DAD HITS THE DITCH…BLAMES THE ROAD
“Fix your goddamn road…hear me….FIX YOUR ROAD!!”
‘Red! Red! Be careful, you’re weaving all over the road.”
“have to miss the pot holes…could break a spring. If that son of a bitch would fix his road, I wouldn’t have play Dodge ‘Em all the way to the farm. FIX YOUR ROAD!!”
“Red! You Fathead!* You’re off the road…Yiiiiii…we’re going to turn over in the swamp.”
“Get out .. everybody out.”
“Elsie…get out my door….not yours”
“I can’t…I cannot move.”
“Why not?”
“High heels have gone through the floorboards….pinned me here.”
“Take off your shoes…crawl out…not that way…boys can see top of your nylons…girdle clips…be more graceful can’t you?”
{*Calling Dad a Fathead was the closest Mom every got to swearing. Dad made up for this lack of obscenities however.}
“Slip up the road and get Frank or Ted to come down to haul us out.”
That little adventure was just taken for granted when driving with Dad on the Fifth Line. For some perverse reasons he held farmers accountable for the roads in front of their farms. As if we were still living in pioneer times. And he loved to yell obscenities at them. Most of them knew him and probably let the words slides of them like water off a duck’s back. In this case we had to get cousin Ted Freeman to bring the tractor down with a chain to get us out of the ditch.
turned out to be a good chance to laugh at Dad’s expense.
Dad was never easy to control. Impossible really.
We bought the 1953 Meteor for $400 in 1958. None of us could drive…neither Dad, mom, Eric nor myself. By 1958 every one we knew seemed
to have a car so Eric and I sleuthed out the Meteor from a used car dealer on Bloor. We believed his sales pitch.
“Great car…the owner developed gangrene in his right leg and cold no loner drive. This car just came on the lot today but won’t be here long.” Eric and I believed his sales pitch.

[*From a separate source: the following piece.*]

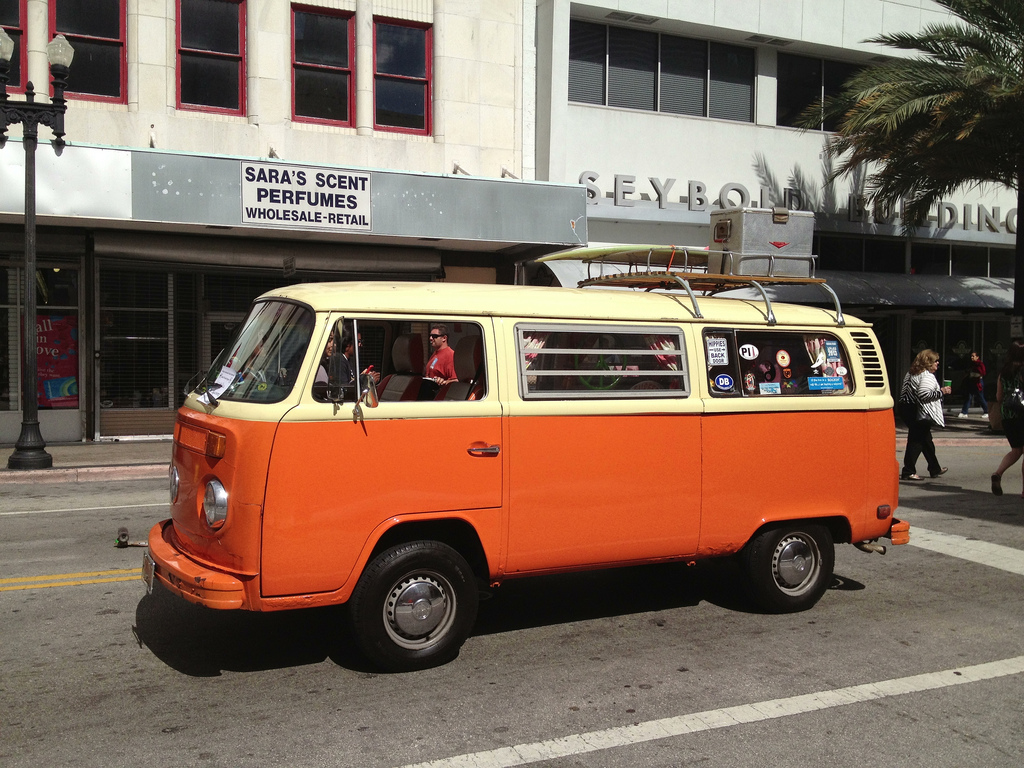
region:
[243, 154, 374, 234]
business sign on the front of the building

“Mom, we should buy this car. Can you find $400?”
Mom was the stable part of our family. She made her money as a seamstress in various garment factories and sweatshops in west Toronto. And she saved what she could. Dad had a good job…high paying tire builder at Dunlop Tire Corpoation…skilled..but he never saved a cent. Plowed his money and any he could beg, borrow or steal down the throats of race horses across Ontario and even into New York State’s Batavia Downs. I thought the word Garnishee was just a normal deduction from wages. Later we came to understand that Finance Companies had long arms that could reach right into the accountants office at Dunlop’s. Dad treated debt just like he treated the farmers on gravel roads. People that had money should be willing to lend a bit to him. Non refundable loans. To Eric and I, this was normal. Adventures with finance companies need a whole chapter. “Bastards have more money than they know what to do with…” Should make you laugh or cry. We never could understand why people would say “those poor boys” because we never felt poor. Dad loved us although he never said so. Love was a word used by sissies. But we knew…as did Mom. We felt we were part of a great adventure…new surprise every day.
The car gave Dad more freedom. Which unleashed even more weird behaviour.
Ten few years later when Marjorie and I were married we were at the farm and entrusted Dad with the kids while we went shopping . When we returned a couple of hours later. There they were…all three of them chomping and puffing on White Owl Invincible cigars.
Not a bad thing really for neither Kevin nor Andy became smokers….except of course for the odd cigar now and then.